__TASK TO COMPLETE__
For the data below, report how many lines include the word "Erzengel", and write nothing else.

__ENTRIES PROVIDED__
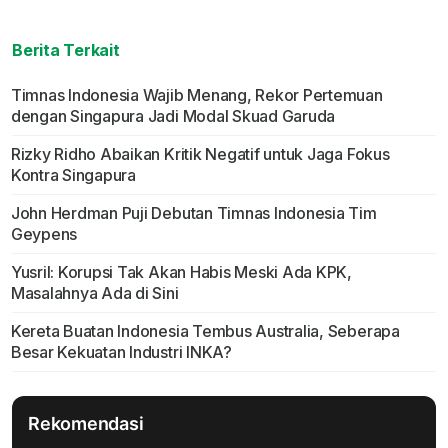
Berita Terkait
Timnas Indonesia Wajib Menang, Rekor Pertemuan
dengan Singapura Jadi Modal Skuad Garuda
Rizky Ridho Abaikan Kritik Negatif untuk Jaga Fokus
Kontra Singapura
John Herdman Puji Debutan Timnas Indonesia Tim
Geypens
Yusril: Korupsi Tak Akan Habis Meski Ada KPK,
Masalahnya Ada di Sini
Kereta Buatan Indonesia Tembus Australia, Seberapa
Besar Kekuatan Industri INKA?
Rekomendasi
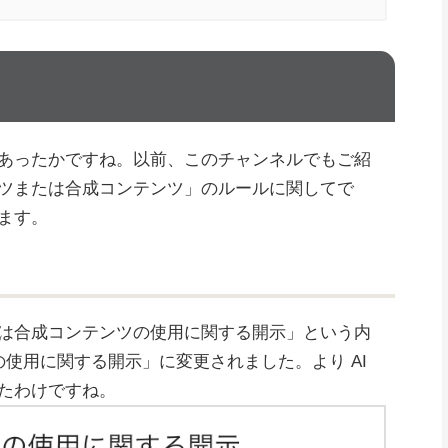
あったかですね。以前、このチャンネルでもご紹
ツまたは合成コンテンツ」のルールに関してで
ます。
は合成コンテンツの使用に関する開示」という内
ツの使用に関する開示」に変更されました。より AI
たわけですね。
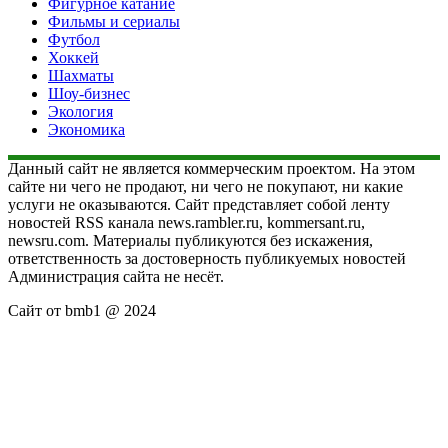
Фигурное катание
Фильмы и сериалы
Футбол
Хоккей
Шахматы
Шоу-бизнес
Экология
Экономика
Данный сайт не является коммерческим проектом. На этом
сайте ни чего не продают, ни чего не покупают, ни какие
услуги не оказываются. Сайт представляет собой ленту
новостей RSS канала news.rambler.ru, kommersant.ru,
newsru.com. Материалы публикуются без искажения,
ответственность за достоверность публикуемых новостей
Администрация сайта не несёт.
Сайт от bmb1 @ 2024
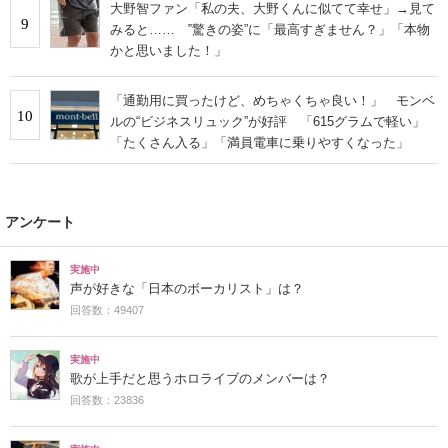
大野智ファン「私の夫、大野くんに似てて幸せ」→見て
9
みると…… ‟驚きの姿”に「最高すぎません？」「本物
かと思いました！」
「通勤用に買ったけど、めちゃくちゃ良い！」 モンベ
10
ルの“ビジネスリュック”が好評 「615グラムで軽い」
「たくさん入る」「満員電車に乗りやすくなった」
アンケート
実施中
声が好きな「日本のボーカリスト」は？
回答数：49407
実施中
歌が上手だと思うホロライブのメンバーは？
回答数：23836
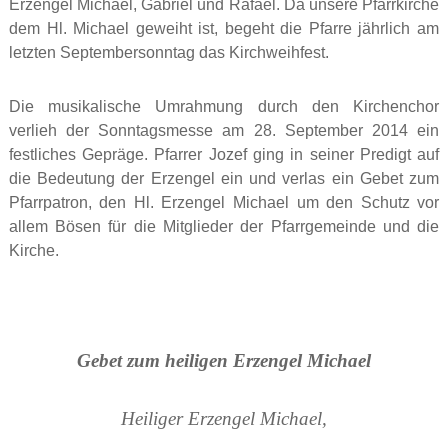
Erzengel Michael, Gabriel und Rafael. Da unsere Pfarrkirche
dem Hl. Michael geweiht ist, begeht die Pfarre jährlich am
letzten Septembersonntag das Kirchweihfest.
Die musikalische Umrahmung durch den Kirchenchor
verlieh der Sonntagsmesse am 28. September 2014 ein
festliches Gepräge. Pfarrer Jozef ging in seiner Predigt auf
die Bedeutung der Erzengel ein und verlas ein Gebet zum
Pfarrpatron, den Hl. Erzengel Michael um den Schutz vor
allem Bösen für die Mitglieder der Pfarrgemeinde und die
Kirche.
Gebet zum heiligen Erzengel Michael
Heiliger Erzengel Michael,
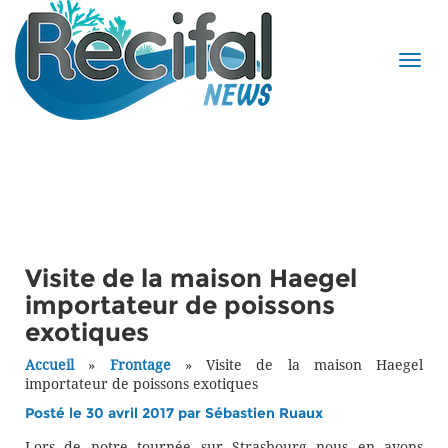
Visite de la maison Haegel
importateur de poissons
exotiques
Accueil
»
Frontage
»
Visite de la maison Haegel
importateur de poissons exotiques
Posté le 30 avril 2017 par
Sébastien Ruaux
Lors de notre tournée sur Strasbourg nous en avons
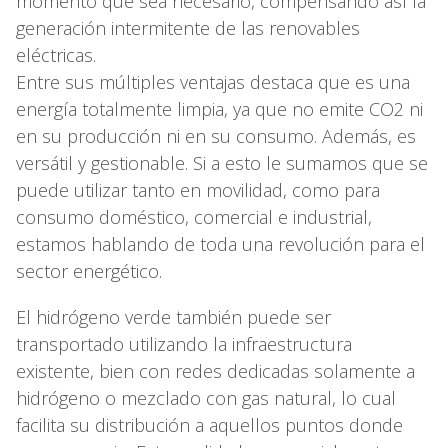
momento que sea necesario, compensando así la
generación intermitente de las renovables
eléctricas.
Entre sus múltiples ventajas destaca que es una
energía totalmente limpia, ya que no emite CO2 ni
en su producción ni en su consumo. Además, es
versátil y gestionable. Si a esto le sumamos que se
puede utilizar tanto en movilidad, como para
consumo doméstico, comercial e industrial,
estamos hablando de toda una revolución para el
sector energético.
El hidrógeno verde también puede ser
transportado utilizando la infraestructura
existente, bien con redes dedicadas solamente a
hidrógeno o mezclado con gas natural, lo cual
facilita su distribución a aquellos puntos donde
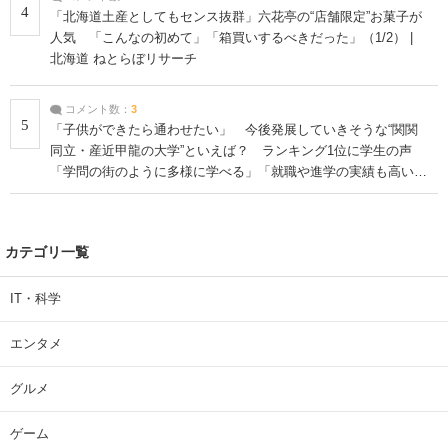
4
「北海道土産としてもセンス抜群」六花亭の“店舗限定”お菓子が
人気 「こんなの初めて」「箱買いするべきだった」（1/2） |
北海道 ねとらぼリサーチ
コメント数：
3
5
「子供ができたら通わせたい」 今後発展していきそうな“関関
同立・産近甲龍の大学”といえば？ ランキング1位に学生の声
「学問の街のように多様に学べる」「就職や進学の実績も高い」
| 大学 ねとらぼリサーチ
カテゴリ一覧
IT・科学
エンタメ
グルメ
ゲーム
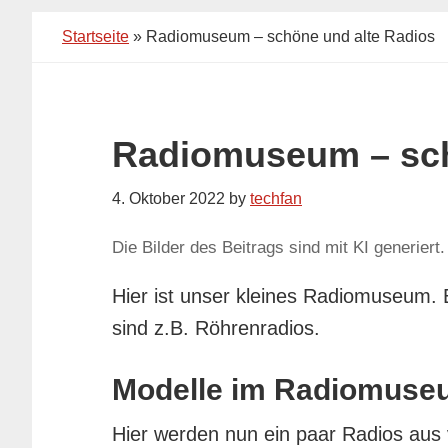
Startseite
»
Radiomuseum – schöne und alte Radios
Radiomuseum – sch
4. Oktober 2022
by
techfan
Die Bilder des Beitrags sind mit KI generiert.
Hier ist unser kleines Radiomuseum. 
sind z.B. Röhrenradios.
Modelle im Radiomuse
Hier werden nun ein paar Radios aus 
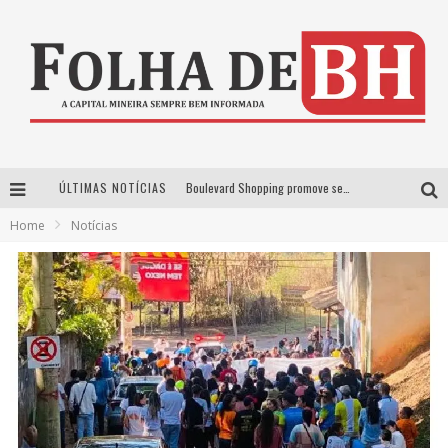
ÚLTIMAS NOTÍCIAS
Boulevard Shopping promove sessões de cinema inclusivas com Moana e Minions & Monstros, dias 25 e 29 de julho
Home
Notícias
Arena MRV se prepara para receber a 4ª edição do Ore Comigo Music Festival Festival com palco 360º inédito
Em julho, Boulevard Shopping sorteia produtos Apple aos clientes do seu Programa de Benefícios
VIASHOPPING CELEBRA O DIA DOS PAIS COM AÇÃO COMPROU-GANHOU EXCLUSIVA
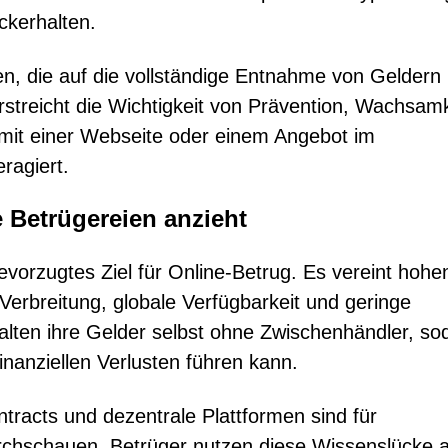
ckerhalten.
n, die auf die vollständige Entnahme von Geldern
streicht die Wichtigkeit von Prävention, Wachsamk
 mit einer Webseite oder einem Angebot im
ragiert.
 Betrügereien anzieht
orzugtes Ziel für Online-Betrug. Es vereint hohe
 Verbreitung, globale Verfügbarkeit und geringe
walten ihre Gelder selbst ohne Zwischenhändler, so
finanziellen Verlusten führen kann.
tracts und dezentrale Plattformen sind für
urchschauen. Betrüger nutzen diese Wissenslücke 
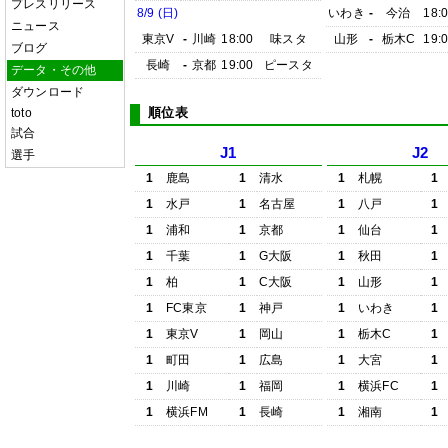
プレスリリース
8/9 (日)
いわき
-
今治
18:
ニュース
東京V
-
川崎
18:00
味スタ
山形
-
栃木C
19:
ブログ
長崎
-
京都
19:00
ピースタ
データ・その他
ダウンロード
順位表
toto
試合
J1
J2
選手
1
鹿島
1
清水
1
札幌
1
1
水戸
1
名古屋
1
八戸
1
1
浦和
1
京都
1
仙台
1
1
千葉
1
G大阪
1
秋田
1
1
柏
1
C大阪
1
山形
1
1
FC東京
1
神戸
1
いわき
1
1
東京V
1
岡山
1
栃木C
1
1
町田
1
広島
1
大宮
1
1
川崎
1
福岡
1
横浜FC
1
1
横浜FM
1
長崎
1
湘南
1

__ANSWER SECTION__
5